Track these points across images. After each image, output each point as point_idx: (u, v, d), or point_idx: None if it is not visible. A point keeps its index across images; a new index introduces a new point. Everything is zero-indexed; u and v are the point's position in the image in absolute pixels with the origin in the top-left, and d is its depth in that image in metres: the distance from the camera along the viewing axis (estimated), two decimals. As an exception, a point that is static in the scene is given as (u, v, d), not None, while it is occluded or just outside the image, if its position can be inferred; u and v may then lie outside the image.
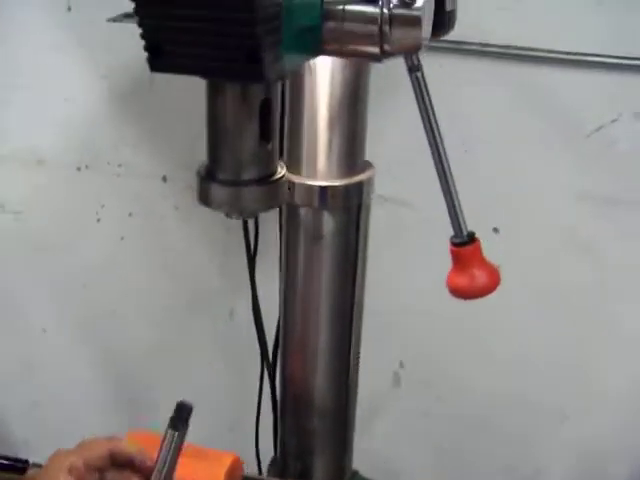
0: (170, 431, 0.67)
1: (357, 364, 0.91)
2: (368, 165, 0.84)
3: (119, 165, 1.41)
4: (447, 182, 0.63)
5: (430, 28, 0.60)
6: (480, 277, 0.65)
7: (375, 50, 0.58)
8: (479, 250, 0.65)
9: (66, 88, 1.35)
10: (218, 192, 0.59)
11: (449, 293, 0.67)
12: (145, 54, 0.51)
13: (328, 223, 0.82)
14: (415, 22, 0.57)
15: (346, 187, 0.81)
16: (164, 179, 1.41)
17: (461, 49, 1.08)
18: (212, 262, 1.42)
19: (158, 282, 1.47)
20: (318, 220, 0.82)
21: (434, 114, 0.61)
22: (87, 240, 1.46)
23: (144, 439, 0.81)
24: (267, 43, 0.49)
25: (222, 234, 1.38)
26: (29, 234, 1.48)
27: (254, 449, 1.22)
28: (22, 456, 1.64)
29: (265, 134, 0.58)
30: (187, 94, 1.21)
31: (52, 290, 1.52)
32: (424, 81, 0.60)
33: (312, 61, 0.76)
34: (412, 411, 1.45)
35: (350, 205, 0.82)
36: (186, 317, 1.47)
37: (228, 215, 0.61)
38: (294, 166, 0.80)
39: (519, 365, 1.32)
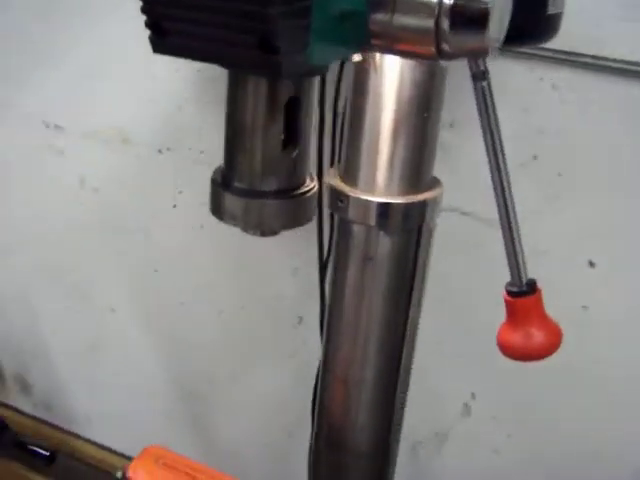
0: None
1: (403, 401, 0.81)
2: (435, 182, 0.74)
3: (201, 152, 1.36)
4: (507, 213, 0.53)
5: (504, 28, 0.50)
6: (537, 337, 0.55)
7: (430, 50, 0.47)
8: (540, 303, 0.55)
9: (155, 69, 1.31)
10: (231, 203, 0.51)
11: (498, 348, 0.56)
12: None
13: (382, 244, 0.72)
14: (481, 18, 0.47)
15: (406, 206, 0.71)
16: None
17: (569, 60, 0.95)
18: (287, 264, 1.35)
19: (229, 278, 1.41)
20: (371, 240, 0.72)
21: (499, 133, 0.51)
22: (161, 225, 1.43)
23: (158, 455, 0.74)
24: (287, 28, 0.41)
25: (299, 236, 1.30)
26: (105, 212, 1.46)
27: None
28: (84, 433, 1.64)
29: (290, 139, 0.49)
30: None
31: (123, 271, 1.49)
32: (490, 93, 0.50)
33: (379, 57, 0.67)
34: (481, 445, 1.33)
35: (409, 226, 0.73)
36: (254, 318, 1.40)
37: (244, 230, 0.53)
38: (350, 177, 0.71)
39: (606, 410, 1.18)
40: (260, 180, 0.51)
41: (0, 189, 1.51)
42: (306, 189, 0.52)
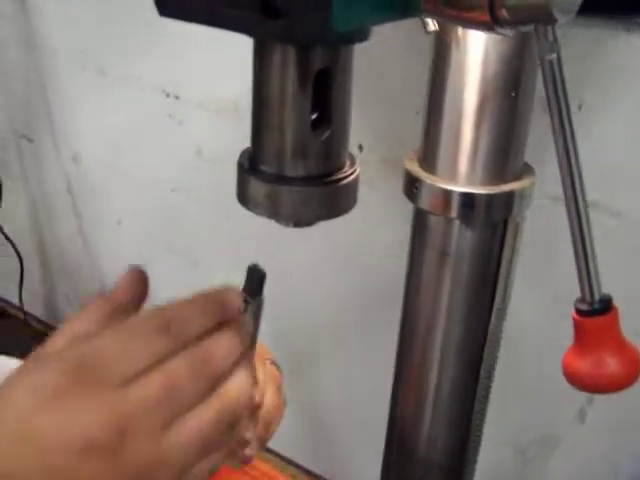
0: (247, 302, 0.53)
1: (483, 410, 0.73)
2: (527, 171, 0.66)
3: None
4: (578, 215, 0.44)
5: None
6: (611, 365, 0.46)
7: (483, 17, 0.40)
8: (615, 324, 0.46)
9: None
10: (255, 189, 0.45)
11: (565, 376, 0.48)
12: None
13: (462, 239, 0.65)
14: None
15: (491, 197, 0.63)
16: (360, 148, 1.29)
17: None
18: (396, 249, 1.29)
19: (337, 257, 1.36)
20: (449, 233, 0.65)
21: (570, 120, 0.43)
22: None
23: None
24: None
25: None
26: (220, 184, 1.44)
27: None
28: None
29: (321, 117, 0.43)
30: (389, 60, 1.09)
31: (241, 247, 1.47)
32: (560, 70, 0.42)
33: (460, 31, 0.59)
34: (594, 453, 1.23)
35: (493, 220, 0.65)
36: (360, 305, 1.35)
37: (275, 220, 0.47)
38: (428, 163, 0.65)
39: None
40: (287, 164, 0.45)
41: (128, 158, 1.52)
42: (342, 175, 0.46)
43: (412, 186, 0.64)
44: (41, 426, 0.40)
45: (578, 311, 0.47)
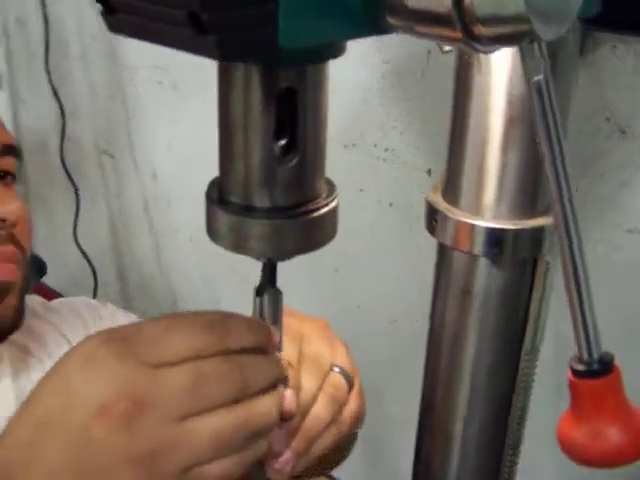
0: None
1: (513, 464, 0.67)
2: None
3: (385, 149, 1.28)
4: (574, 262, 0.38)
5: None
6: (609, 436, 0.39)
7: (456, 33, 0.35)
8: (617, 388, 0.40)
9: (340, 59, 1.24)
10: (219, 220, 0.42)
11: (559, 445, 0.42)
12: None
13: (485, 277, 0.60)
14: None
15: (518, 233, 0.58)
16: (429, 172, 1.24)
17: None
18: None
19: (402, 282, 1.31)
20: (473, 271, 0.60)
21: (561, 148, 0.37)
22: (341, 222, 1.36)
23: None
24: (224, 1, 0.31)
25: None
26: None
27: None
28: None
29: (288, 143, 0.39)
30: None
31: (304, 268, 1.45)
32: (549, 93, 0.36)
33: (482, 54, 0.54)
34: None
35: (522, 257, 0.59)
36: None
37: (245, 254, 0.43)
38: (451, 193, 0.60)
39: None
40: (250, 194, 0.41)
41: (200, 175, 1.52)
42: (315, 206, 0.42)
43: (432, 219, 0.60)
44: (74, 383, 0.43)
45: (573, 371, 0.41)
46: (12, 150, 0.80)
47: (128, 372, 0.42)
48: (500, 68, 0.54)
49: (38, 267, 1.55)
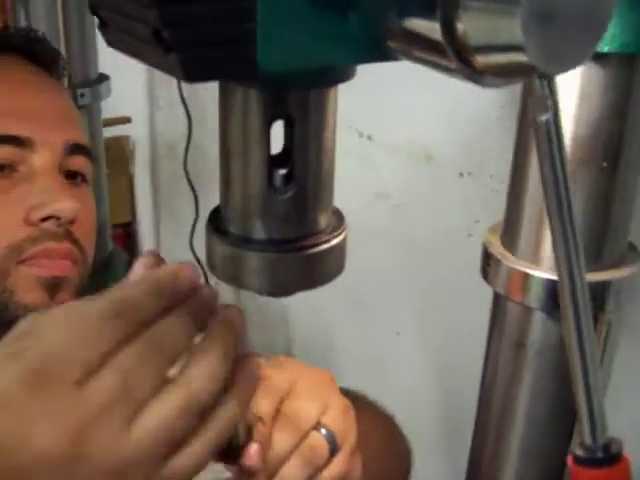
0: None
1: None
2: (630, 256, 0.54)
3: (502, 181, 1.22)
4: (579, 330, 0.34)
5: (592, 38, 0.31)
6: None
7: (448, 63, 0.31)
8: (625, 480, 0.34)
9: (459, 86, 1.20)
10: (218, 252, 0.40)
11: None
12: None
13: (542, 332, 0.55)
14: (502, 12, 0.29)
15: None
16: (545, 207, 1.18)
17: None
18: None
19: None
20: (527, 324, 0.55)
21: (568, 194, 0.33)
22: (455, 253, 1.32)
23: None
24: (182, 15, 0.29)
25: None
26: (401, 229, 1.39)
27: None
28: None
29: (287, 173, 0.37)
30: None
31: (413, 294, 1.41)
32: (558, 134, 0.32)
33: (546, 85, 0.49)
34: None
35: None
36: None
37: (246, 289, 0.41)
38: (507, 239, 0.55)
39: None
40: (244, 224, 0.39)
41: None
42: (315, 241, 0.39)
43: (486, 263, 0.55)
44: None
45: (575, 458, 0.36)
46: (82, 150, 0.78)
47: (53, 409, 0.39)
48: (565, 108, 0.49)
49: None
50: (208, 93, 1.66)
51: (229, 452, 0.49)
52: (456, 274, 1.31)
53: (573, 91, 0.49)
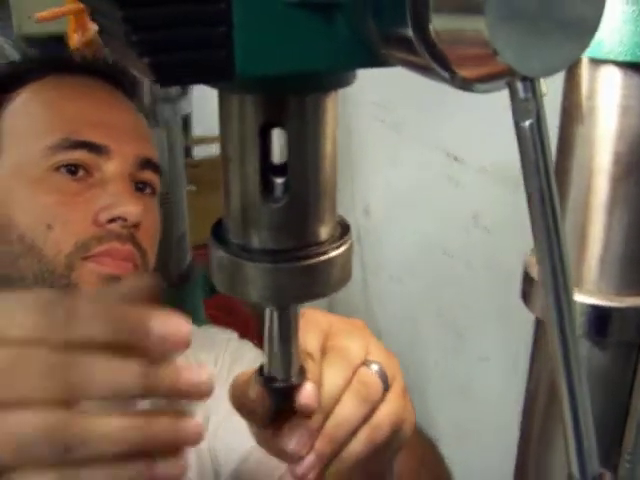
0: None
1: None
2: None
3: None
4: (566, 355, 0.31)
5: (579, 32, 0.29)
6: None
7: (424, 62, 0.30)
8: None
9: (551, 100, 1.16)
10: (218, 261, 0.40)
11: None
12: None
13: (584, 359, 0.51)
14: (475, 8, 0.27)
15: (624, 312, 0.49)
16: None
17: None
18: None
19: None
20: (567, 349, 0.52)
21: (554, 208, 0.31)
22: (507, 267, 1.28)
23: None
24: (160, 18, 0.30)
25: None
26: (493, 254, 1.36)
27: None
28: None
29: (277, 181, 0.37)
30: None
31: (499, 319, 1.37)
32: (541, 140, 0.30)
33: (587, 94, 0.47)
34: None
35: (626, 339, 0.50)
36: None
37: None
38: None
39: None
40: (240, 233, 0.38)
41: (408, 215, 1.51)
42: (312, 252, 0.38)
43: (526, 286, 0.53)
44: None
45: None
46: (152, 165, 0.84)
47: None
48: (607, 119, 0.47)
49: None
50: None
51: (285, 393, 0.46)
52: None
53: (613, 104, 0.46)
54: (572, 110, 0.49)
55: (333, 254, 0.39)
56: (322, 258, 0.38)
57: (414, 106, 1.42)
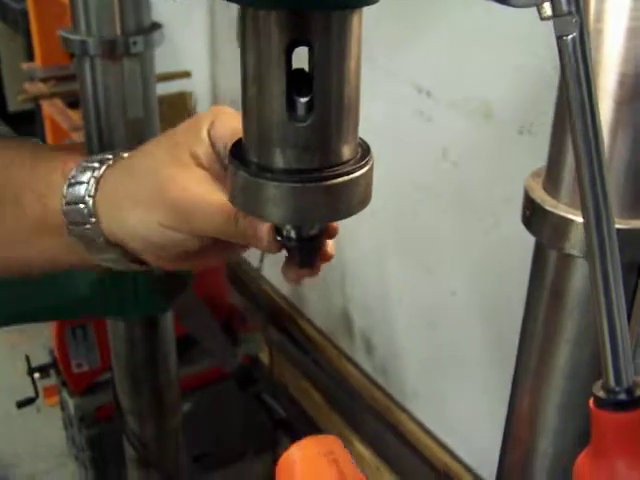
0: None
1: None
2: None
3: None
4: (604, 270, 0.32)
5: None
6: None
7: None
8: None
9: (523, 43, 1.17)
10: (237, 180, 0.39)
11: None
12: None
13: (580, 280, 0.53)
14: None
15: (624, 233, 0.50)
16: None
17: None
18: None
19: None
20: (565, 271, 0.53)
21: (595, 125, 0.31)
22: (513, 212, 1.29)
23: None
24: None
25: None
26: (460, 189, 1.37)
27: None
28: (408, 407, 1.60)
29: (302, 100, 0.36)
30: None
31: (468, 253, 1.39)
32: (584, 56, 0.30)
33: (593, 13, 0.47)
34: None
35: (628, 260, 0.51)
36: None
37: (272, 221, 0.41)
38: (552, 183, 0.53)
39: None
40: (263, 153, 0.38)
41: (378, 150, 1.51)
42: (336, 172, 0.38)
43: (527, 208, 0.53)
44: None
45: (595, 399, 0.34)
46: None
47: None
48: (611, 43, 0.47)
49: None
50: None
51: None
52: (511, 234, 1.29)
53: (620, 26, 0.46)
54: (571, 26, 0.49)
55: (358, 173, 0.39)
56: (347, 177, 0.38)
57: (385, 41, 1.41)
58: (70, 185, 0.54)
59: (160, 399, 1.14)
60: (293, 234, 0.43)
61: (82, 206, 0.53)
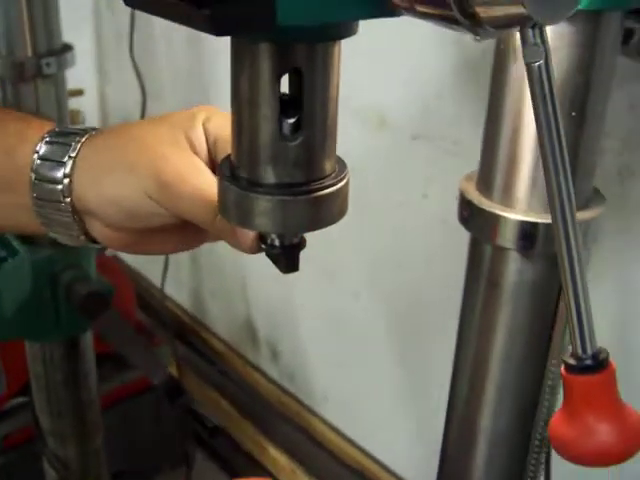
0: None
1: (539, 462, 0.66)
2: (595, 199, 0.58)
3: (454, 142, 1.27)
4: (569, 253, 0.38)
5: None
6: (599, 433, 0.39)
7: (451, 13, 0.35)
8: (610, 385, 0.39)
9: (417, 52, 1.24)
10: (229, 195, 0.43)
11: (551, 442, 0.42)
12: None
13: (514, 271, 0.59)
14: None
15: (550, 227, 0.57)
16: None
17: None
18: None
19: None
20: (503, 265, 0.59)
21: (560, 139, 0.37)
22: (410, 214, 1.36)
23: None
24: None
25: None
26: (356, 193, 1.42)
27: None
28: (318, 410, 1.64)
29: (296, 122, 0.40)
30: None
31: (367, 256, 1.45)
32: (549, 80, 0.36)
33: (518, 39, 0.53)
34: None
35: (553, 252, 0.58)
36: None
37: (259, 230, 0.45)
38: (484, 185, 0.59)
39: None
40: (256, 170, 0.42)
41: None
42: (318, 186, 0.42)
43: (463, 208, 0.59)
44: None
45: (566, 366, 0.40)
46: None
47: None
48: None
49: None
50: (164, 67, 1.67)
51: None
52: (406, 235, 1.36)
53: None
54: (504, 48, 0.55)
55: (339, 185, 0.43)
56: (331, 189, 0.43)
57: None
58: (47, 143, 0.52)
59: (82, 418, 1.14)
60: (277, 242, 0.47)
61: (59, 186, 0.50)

▬▬▬

Working from the material above, retype exactly the lines from the one with "18: (396, 249, 1.29)" through the one with "45: (578, 311, 0.47)", both included, and only those lines.

# TASK RESPONSE
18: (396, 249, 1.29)
19: (337, 257, 1.36)
20: (449, 233, 0.65)
21: (570, 120, 0.43)
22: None
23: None
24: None
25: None
26: (220, 184, 1.44)
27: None
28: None
29: (321, 117, 0.43)
30: (389, 60, 1.09)
31: (241, 247, 1.47)
32: (560, 70, 0.42)
33: (460, 31, 0.59)
34: (594, 453, 1.23)
35: (493, 220, 0.65)
36: (360, 305, 1.35)
37: (275, 220, 0.47)
38: (428, 163, 0.65)
39: None
40: (287, 164, 0.45)
41: (128, 158, 1.52)
42: (342, 175, 0.46)
43: (412, 186, 0.64)
44: (41, 426, 0.40)
45: (578, 311, 0.47)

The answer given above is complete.